In the same way there’s no point in thinking we can be Christians when we are with other Christians but keep our faith a secret when we are at work or with friends who are not Christians. Chameleon Christians like that will soon discover that we need to make a choice. As Jesus said in Mark 8 38 If anyone is ashamed of me and my words in this adulterous and sinful generation, the Son of Man will be ashamed of him when he comes in his Father’s glory with the holy angels.”
It’s just as bad if we think we can enjoy the blessings of forgiveness and eternal life but then keep on sinning in the same old ways. We may be able to keep our sins hidden from other people but we can never keep them hidden from Almighty God. Trying to mend our old life with patches of the new life is worse than useless. There’s no point in half-measures, Jesus said, you must be born again! If we aren’t experiencing the kind of joy a wedding feast would bring, maybe the problem is our Christianity is only a patch hiding the holes in the old life we haven’t let go of.
The New Life is Like New Wine Bursting out of Old Wineskins
Mark 2:22 And no one pours new wine into old wineskins. If he does, the wine will burst the skins, and both the wine and the wineskins will be ruined. No, he pours new wine into new wineskins.”

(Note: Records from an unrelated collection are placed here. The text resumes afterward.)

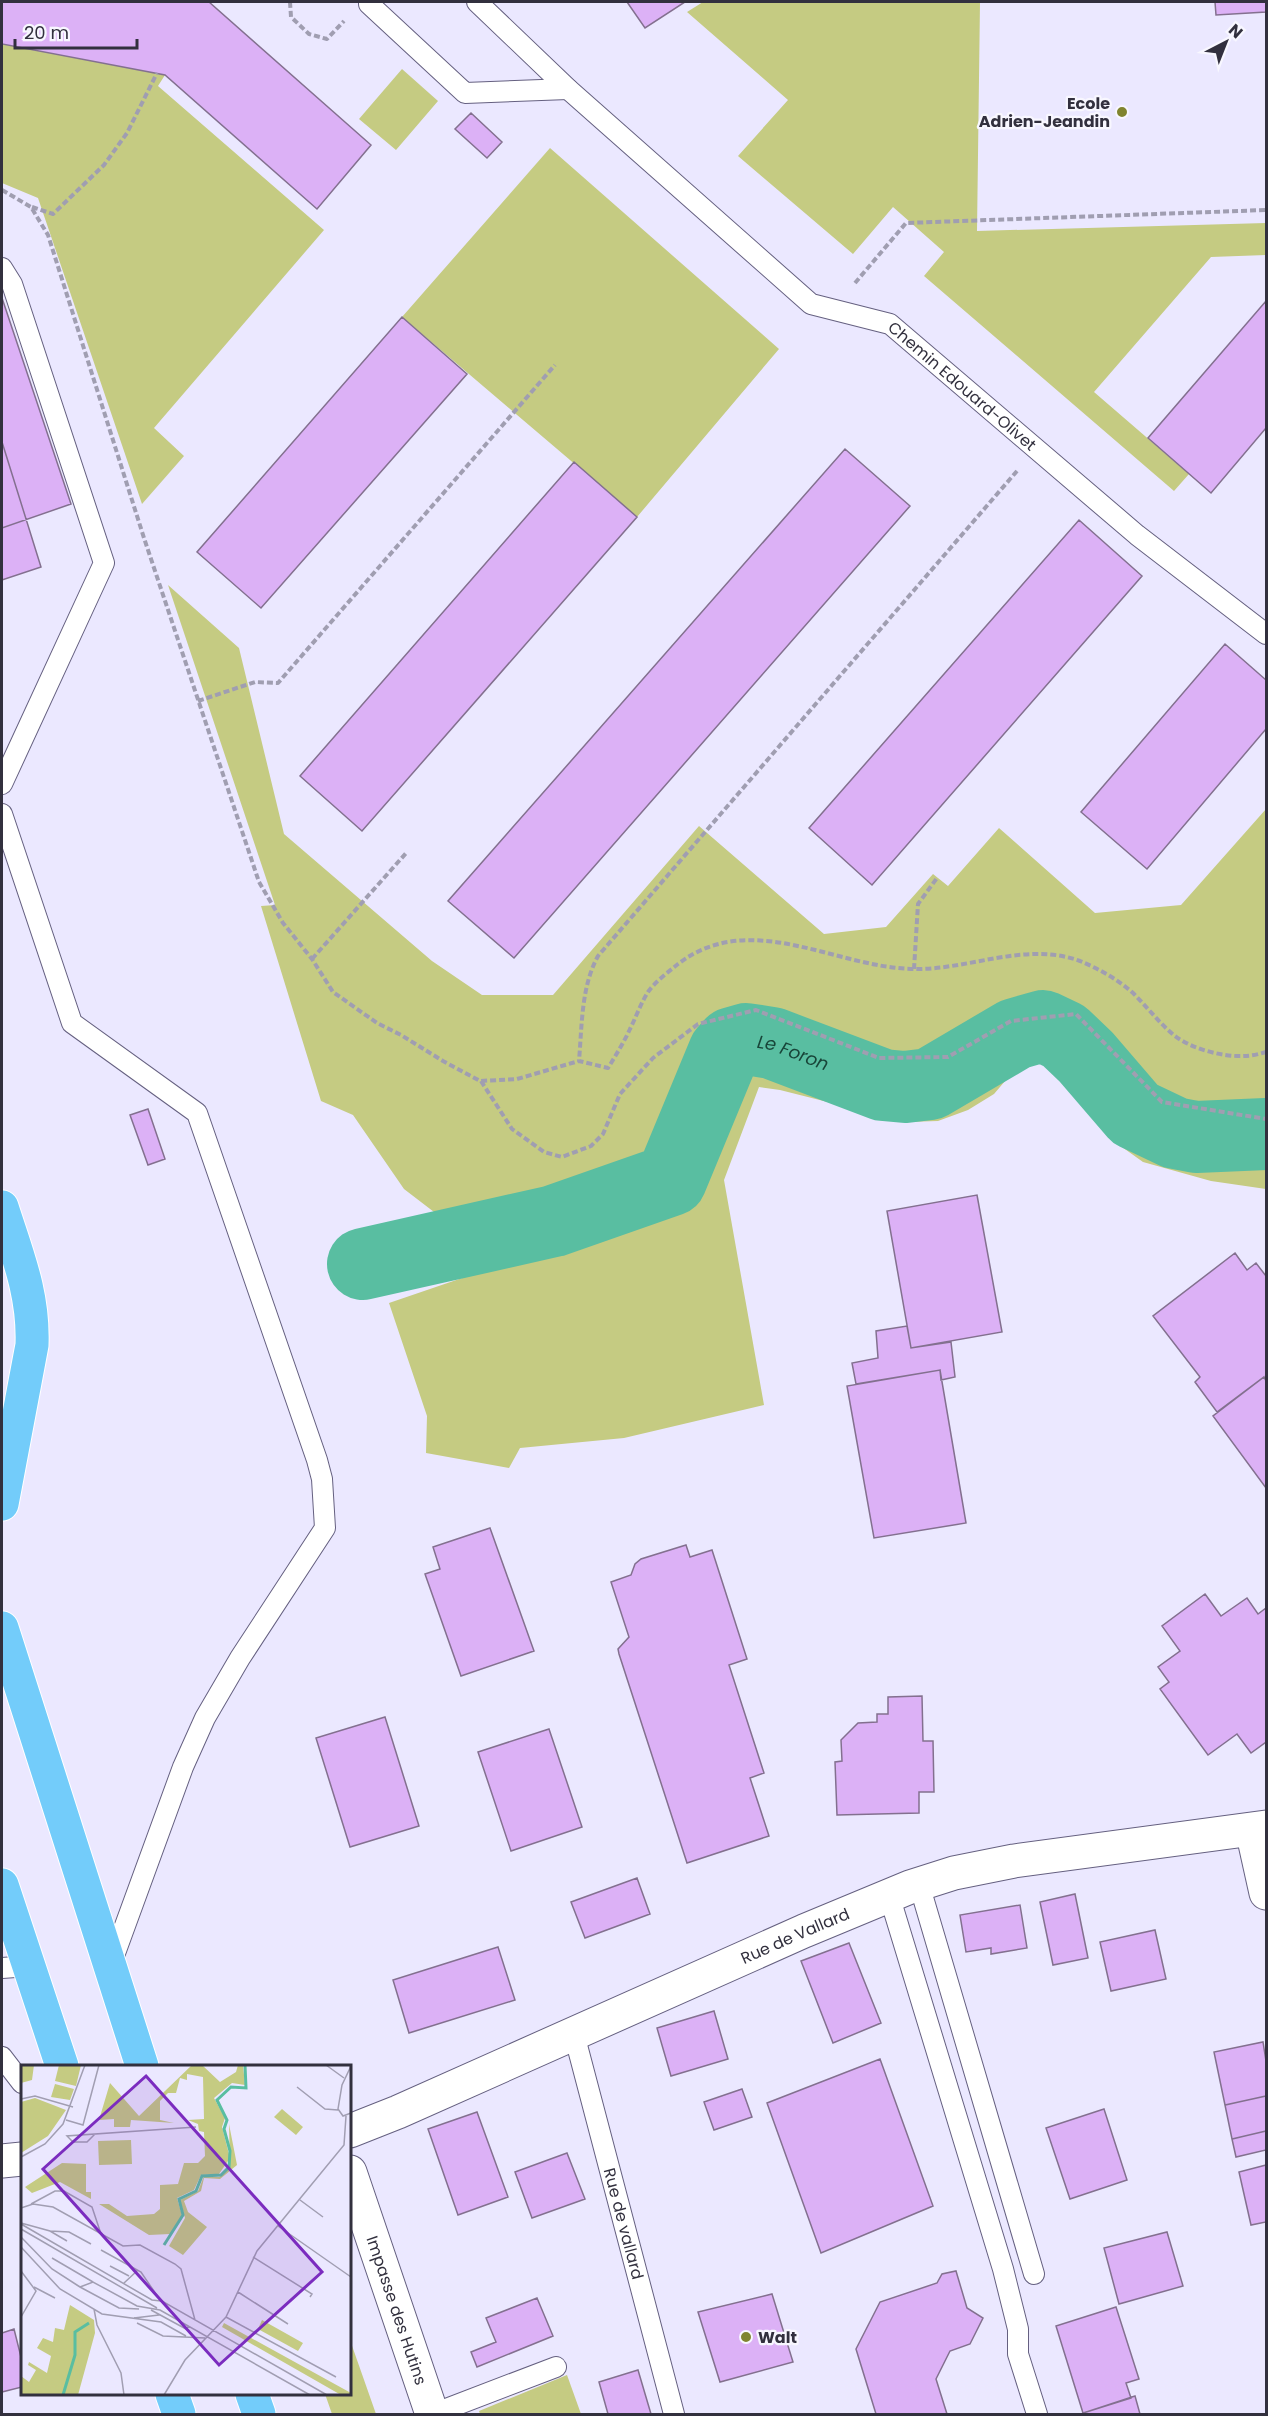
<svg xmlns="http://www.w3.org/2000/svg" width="1268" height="2416" font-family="Poppins,sans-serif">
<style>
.green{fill:#c5cb82}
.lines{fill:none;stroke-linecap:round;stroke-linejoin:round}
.river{stroke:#59bea1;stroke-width:72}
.building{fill:#dcb1f6;stroke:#83708f;stroke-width:1.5}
.service-casing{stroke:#656080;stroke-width:22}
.minor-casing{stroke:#656080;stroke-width:35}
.motorway-casing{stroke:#fff;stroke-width:35}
.path{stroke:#a09eb1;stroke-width:4;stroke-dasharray:6 3;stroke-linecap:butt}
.service{stroke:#fff;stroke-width:20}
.minor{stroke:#fff;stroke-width:33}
.motorway{stroke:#73ccfa;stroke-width:33}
.poi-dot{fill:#80842f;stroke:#f8f7ff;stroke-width:2}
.labels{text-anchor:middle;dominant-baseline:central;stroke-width:4.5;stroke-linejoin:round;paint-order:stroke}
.poi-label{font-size:16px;font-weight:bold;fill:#32303e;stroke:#f8f7ff;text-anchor:end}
.street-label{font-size:16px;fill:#32303e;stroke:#f8f7ff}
.water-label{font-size:18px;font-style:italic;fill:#184539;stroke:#f8f7ff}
.inset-river{fill:none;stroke:#59bea1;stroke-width:3}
.inset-road{fill:none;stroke:#a19eb2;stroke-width:1.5}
.view{fill:#7b2cbf;fill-opacity:0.15;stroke:#7b2cbf;stroke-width:3}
.inset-edge{fill:none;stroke:#32303e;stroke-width:3}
</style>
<rect width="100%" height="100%" fill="#ebe8ff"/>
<path class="green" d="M703,2H980L977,231L1266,223V255L1211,257L1094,392L1189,474L1174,491L924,276L944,252L893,207L853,254L738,156L788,100L687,12Z
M2,44L165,75L158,86L324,230L154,428L184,456L142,504L38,198L2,183Z
M402,69L438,101L396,150L359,119Z
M550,148L779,349L637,517L402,317Z
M168,585L239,648L284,834L432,961L482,995H553L699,826L824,934L886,927L933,874L948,886L999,828L1095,913L1181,905L1266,809V1117L1188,1119L1173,1116L1149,1103L1083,1037L1043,1012L1025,1011L1004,1018L920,1069L901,1075L881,1072L866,1067L784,1027L756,1023L736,1025L720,1030L703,1051L660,1170L470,1226L451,1225L404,1189L353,1115L321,1101L261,906L275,905Z
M1039,1042C1077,1041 1082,1077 1102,1100C1108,1108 1118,1117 1126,1122C1170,1153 1215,1152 1266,1149V1189L1211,1181L1143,1162L1122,1147L1068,1077L1043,1058H1030L1017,1067L994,1094L968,1110L938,1121L907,1122L780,1090L759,1087L724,1180L764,1405L624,1438L520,1448L509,1468L426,1453L427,1416L389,1303L670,1207L679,1200L737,1063L751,1057L880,1095L921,1103L956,1097L990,1078L1016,1053Z
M350,2340L376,2414H332L325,2394H350Z
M567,2375L581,2414H480L479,2411Z"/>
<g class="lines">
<path class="river" id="s1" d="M363,1264L554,1221L671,1180L724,1052L732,1043L746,1039L772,1043L883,1085L905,1087L930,1084L1015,1034L1043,1026L1064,1036L1086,1057L1135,1114L1175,1133L1196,1137L1266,1134"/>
</g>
<path class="building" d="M2,2H209L371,145L317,209L165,75L2,44Z
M627,2H685L645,28Z
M1215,2H1266V12L1216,15Z
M471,113L502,142L487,158L455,129Z
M2,298L71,504L2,528Z
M1266,301V428L1211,493L1148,438Z
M402,317L467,374L261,608L197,552Z
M2,442L41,567L2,580Z
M845,449L910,506L514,958L448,901Z
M574,462L637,517L362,831L300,776Z
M1079,520L1142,576L872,885L809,828Z
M1225,644L1266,680V729L1147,869L1081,812Z
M148,1109L165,1159L148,1165L130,1115Z
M977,1195L1002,1332L911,1348L887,1211Z
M1235,1253L1247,1270L1256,1263L1266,1276V1381L1264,1377L1217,1412L1195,1382L1200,1377L1153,1316Z
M907,1326L911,1348L951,1342L955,1377L941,1380L940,1370L856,1384L852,1363L878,1358L876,1331Z
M940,1370L966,1523L874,1538L847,1386Z
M1264,1377L1266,1381V1488L1213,1416Z
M490,1528L534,1651L461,1676L425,1574L440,1569L433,1547Z
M686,1545L690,1557L712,1550L747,1659L729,1665L764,1773L750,1778L769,1836L687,1863L619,1654L618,1649L629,1637L611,1582L631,1575L635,1564L641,1559Z
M1205,1594L1221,1616L1247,1598L1258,1614L1266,1608V1742L1251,1753L1237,1734L1208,1755L1160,1689L1169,1682L1158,1667L1180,1651L1162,1626Z
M922,1696L923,1741H933L934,1792H919V1813L837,1815L835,1762L842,1761L841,1740L858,1723L877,1722V1714H888V1697Z
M385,1717L419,1826L350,1847L316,1738Z
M549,1729L582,1827L511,1851L478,1752Z
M637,1878L650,1914L585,1938L571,1902Z
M1075,1894L1088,1958L1053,1965L1040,1902Z
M1020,1905L1027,1948L991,1954V1948L966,1952L960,1915Z
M1155,1930L1166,1979L1111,1991L1100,1942Z
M849,1943L881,2023L833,2043L801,1961Z
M498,1947L515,2000L409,2033L393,1980Z
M714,2011L728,2059L671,2076L657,2028Z
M1263,2042L1266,2061V2096L1225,2105L1214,2052Z
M880,2059L933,2206L821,2253L767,2103Z
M742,2089L752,2117L714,2130L704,2102Z
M1266,2096V2131L1232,2139L1225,2105Z
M1104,2109L1127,2180L1070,2199L1046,2128Z
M477,2112L508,2197L458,2215L428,2129Z
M1266,2131V2150L1236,2157L1232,2139Z
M567,2153L585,2199L532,2218L515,2172Z
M1266,2165V2222L1251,2225L1239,2172Z
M1167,2232L1183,2286L1119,2304L1104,2248Z
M956,2271L967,2308L983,2318L970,2344L950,2351L936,2379L947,2414H876L856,2349L880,2302L937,2283L942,2274Z
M772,2294L793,2362L720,2382L698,2312Z
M537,2298L553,2336L477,2367L471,2352L496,2342L486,2318Z
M1116,2307L1139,2379L1126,2383L1131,2398L1083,2413L1056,2326Z
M14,2329L22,2361V2387L2,2392V2333Z
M638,2370L651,2414H608L599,2382Z
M1135,2396L1140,2414H1084L1083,2413Z"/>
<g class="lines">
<g class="service-casing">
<g id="service">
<path d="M369,2V4L465,93L568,89"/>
<path id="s2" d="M477,2L568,89L811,304L890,324L1137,535L1266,634"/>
<path d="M2,268L12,284L104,563L2,784"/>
<path d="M2,814L72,1023L197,1113L317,1460L322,1479L325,1528L240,1658L205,1718L183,1767L111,1964"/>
<path d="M919,1884L1034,2274"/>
<path d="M889,1895L1003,2269L1018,2329V2354L1037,2414"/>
<path d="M2,1968L29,1966"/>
<path id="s3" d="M574,2034L674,2414"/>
<path d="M2,2057L22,2083"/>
<path d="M433,2414L556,2367"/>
</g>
</g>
<g class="minor-casing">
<g id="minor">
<path d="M1252,1830L1266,1893"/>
<path id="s4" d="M350,2131L398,2112L804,1931L910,1887L954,1873L1014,1861L1266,1827"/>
<path d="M2,2161L22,2159"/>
<path id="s5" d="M350,2172L432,2414"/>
</g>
</g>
<g class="motorway-casing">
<path id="motorway" d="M2,1207C17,1254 34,1294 32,1345L2,1504
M2,1628L142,2066
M2,1885L62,2066
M172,2394L179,2414
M252,2394L259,2414"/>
</g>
<path class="path" d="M290,2L291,17L309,34L327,39L344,21
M2,190L31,207L48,235L144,538L259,882L283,923L312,959L333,992L377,1023L401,1035L443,1061L480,1081L517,1079L579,1061
M32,207L53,214L104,165L127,133L157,73
M855,283L906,223L1266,210
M1017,471L598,956C581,987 582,1026 579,1061L608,1068C616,1055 624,1042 630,1029C636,1017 641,1003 648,992C655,982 668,972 678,964C751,908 835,968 914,969C969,970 1026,941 1080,961C1099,969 1119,980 1134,994C1148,1008 1160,1024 1175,1036C1192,1049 1223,1057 1244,1056C1251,1056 1259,1054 1266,1052
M198,701L255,682L278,683L555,365
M312,959L407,852
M914,969L918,904L937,878
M481,1081L512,1129L544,1152L562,1157L591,1146L603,1134L620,1094L653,1058L698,1024L756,1010L879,1058L948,1057L1011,1021L1076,1014L1162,1102L1266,1119"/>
<use href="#service" class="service"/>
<use href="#minor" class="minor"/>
<use href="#motorway" class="motorway"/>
</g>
<g class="poi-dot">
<circle cx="1122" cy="112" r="6"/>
<circle cx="746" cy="2337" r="6"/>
</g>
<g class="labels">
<g class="poi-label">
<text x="1110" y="103">Ecole<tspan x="1110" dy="18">Adrien-Jeandin</tspan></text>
<text x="758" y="2337" text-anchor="start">Walt</text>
</g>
<g class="street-label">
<text stroke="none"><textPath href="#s2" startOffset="627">Chemin Edouard-Olivet</textPath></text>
<text stroke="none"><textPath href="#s4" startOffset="486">Rue de Vallard</textPath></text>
<text stroke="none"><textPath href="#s3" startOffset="196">Rue de vallard</textPath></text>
<text stroke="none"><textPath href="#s5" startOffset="146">Impasse des Hutins</textPath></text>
</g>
<g class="water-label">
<text stroke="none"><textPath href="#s1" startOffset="534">Le Foron</textPath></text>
</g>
</g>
<g transform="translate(21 2065)">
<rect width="330" height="330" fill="#ebe8ff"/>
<path d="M0,0H13L11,15L0,18ZM38,0H60L55,21L34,16ZM171,0H181L199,17L215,7L217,0H222L224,20L211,18L193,33L204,53L201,62L209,93L198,109L180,110L173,125L156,133L161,150L149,169L128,170L78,139H88L106,151L133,149L139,144V120L157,119L163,98H177L184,91L183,67L178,66L177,59L167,55L183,54L182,12L166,9V15L159,13L155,28H147L139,36V55L153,58L110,55L109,62H93V54L78,55L89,18L118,51ZM34,19L53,24L49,35L30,32ZM14,33L45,45L27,71L0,88V37ZM261,44L282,62L275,70L253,52ZM208,59L216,100L199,114L183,113L180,126L163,136L167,147L186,162L162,190L148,181L164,153L159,135L177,126L183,111L198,112L209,103ZM110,75L111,99L78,100L77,76ZM41,98L65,99V127H70V134L39,117L11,128L4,122ZM49,240L73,255L74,268L57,330H0V311L8,317L15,305L7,300L8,297L26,308L30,291L16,283L22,273L32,277L34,263L43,265ZM241,255L282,278L277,286L237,264ZM203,258L330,328V330H320L201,262Z" fill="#c5cb82"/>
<path class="inset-river" d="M143,180L162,150L158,134L175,126L181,111L200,110L208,102L209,86L203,64L206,55L196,35L210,22L225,23L224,0M42,330L54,290V267L68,258"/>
<path class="inset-road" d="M305,0L323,13M330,1L321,20L317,44L322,51L330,48M276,22L304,44L317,45M0,34L14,31L52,42M45,55L62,60L78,0M74,69L66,77H52L46,71L175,62M0,92L24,79L42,59L64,0M279,135L302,152M10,139L34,126H43L71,142L80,169M0,143L12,139L32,142L102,181L119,180L154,199L160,204L174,255M0,158L29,166L46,176M0,159L131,235L140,236M257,161L330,212M0,164L136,243M29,166L48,167L70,179M0,172L31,204L59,222M0,182L39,224L81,249L140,257L165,271M80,185L120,207L139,235L306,330M232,192L291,229L289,232M31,193L72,217M89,201L108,211M0,206L15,226L0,252M103,218L117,205M13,222L34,233M59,222L98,243L118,244M59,222L72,217L116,241L139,245L289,330M217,227L267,259M73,244L76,260L100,308L103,330M130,245L165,264L168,261M205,252L315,312M113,253L138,250M116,258L142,271L184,273M143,330L164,295L205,252L236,186L323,80L325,51"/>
<path class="view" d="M125,11L301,207L198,300L22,104Z"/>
<rect width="330" height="330" class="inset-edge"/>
</g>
<rect width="1268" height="2416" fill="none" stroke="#32303e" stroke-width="6"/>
<g transform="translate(1226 42) rotate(42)" stroke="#f8f7ff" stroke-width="4.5" paint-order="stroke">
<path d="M0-4.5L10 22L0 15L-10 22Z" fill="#32303e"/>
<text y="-9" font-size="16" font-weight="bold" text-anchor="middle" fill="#32303e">N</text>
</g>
<path d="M15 39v9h122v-9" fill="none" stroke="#32303e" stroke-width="3"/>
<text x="24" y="39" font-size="18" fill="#32303e" stroke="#f8f7ff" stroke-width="4.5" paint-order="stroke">20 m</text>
</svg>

The trouble with new wine is that it is still fermenting and bubbling, still full of life. It needs new containers of new supple skins which can expand to hold the pressure. Put new wine in old hardened inelastic wineskins which have already been stretched to their limit guaranteed the double tragedy of torn wineskins and the new wine running away, wasted.
For John’s disciples and for the Pharisees, the message was clear. The New Wine of the Kingdom of God could not be squeezed into the rigid old wineskins of Jewish rituals and traditions and practices. The New Wine of the Holy Spirit would burst out of Phariseical legalism or John’s pattern of rigid self denial. The new life Jesus brought would need new forms of expression, new structures, new patterns of worship and prayer and service. Because the new life Jesus brings is new and better and radically different. Jesus changed water into wine, better wine than anybody had ever tasted! And the new wine of the gospel would burst out of any man made religious containers. We can’t put God in a box so that he is on tap when we need Him. The new life cannot be confined – it just bursts out!
It is sad that over the years many churches have had to learn this lesson time and time again. When we should be going ever onward and upward, there is always the danger of getting stuck with new wine trapped in old wineskin. We must beware of being trapped in patterns of worship or prayer or evangelism which were right for previous generations but become a straitjacket for the new life Jesus brings.
Just occasionally I have moments on inspiration and in one such moment recently I wrote this.
“The greatest challenge the church faces in this generation is to become the church of this generation and not remain the church of the last generation – or the last generation really will be the last generation!”
We must make sure that we are never trying to bottle up the new wine of the Kingdom in old wineskins. God wants us to enjoy the love and joy and peace which only comes from a living relationship with Jesus Christ – better than the best wedding feast. It cannot be just a new patch on an old life. Or new wine trapped in old wineskins until it all bursts out and gets wasted!